**CHALLENGES**:
1. How much per share does Catalyst offer in the article about its rival bid for Hudson's Bay?
2. Copy out the lines of the listing from the line containing "scientific name: Bromus carinatus" up to and including the line containing "genus: Prunus".

**SOURCE PASSAGE**:
▽

ADVERTISEMENT

Catalyst Makes $1.5 Billion Rival Bid for Hudson’s Bay

Catalyst Plans a $1.5 Billion Rival Bid for Hudson’s Bay

(Bloomberg) -- One of Hudson’s Bay Co.’s largest shareholders has made an offer to acquire the retailer that values the company at more than C$2 billion ($1.5 billion), topping a rival offer from a group led by the company’s chairman.

Catalyst Capital Group Inc., which holds a 17.5% stake in the owner of Saks Fifth Avenue, offered C$11 a share in cash Wednesday for the rest of the company, according to a statement, confirming a Bloomberg News report. Its offer is fully financed and would be subject to customary due diligence, Catalyst said.

The proposal represents a 6.8% premium to the C$10.30 a share that Hudson’s Bay Chairman Richard Baker and his partners agreed to pay last month.

Hudson’s Bay acknowledged in a statement it has received the proposal from Catalyst and that no action was required by shareholders at this time.

“The special committee of the HBC board of directors will review the offer in consultation with its independent financial and legal advisors to determine the course of action that is in the best interests of HBC and the minority shareholders,” it said.

Catalyst has also filed a complaint with the Ontario Securities Commission regarding the conduct of the Baker consortium and Hudson’s Bay, according to the statement.

“Their actions are contrary to the public interest, including misrepresentations in circular and other potential securities law violations and a deeply flawed process,” Catalyst said.

Catalyst is urging fellow shareholders to vote against the Baker bid at a Dec. 17 meeting. The deal requires the majority of minority holders to support the transaction. The Canadian private equity firm said it believes its own deal could be voted on and closed by February.

The offer triggered a war of words between the competing parties.

“We believe Catalyst’s ‘offer’ is in fact a highly conditional, non-binding and non-executable proposal that is not supported by fully committed financing, and is intended to mislead HBC shareholders,” the Baker group said in a statement. The group said it is confident that shareholders will recognize the value of its offer.

△

Source data:
▽

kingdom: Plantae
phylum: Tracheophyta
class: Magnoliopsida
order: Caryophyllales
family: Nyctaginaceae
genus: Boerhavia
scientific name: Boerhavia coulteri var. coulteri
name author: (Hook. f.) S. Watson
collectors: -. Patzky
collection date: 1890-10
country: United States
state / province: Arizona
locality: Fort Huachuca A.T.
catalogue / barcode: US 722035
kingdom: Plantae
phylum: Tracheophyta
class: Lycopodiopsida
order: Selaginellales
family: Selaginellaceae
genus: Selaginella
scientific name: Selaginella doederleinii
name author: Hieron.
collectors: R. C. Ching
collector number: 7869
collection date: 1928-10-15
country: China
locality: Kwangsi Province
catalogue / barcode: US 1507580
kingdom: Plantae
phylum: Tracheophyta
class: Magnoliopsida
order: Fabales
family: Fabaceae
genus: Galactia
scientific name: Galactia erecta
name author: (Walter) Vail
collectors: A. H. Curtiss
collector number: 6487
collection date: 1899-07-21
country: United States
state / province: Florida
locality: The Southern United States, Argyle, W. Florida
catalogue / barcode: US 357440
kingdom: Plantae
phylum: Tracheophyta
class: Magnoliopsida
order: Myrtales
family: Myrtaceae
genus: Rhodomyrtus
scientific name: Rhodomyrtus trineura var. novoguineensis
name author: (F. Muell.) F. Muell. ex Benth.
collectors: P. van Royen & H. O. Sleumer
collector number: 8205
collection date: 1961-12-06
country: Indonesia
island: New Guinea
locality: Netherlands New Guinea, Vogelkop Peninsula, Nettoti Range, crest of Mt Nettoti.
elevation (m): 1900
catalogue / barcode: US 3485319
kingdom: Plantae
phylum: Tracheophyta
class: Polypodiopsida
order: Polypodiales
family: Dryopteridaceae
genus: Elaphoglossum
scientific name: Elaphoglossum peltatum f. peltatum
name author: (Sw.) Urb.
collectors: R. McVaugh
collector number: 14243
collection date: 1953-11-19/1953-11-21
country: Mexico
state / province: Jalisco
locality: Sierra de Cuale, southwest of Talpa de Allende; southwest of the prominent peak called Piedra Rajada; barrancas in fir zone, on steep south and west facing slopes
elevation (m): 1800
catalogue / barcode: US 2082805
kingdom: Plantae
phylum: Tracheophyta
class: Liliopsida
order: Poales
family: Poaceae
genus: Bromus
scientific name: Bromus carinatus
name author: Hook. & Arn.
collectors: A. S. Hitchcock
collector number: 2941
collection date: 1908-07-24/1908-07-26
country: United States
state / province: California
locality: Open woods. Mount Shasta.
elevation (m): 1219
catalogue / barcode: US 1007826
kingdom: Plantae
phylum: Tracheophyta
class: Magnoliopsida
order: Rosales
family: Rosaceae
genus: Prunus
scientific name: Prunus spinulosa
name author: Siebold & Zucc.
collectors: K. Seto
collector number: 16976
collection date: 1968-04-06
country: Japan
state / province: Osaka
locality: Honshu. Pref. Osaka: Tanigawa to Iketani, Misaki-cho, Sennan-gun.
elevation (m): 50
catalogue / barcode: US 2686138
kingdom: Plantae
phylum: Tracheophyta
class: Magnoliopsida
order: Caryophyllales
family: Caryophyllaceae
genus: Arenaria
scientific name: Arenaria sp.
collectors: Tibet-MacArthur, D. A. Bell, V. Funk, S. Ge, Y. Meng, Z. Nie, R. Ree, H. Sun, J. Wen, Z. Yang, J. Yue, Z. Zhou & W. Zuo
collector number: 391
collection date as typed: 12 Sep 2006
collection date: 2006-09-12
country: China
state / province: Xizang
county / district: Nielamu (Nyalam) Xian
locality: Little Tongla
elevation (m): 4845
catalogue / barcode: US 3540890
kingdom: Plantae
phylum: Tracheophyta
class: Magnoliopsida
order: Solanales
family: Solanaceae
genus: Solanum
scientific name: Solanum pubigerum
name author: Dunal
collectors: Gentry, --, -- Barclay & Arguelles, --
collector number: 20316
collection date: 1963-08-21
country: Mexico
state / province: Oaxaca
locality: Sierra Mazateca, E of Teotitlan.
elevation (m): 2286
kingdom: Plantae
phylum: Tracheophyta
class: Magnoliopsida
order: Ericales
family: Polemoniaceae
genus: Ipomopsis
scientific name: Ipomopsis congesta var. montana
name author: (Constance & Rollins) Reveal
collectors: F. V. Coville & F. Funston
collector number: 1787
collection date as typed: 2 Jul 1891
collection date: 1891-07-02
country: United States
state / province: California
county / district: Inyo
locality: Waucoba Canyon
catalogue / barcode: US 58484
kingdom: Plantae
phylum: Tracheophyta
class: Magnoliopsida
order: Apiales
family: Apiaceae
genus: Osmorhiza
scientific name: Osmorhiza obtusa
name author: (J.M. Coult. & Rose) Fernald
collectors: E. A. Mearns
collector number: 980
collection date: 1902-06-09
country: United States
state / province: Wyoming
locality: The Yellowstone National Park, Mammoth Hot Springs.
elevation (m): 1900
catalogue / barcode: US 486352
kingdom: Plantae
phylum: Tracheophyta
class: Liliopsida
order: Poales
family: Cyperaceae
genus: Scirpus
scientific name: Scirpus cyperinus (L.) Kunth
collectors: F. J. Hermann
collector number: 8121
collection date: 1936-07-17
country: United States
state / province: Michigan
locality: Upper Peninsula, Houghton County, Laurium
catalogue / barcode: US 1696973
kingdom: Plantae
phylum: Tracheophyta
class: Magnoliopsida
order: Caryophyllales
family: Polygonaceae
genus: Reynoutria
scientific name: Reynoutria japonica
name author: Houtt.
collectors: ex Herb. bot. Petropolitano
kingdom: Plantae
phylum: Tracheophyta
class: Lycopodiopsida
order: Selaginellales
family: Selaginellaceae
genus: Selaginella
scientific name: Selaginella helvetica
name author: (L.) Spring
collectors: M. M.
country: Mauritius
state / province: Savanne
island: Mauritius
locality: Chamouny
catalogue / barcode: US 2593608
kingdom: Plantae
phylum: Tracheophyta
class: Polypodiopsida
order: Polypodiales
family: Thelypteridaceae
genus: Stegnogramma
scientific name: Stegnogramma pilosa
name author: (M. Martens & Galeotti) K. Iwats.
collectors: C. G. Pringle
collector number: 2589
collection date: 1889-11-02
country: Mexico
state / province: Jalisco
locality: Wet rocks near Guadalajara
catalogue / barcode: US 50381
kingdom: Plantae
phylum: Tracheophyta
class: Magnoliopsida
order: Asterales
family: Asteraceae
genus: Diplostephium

△

**SOLUTIONS TO THE PROBLEMS**:
1. C$11 a share in cash.

2.
scientific name: Bromus carinatus
name author: Hook. & Arn.
collectors: A. S. Hitchcock
collector number: 2941
collection date: 1908-07-24/1908-07-26
country: United States
state / province: California
locality: Open woods. Mount Shasta.
elevation (m): 1219
catalogue / barcode: US 1007826
kingdom: Plantae
phylum: Tracheophyta
class: Magnoliopsida
order: Rosales
family: Rosaceae
genus: Prunus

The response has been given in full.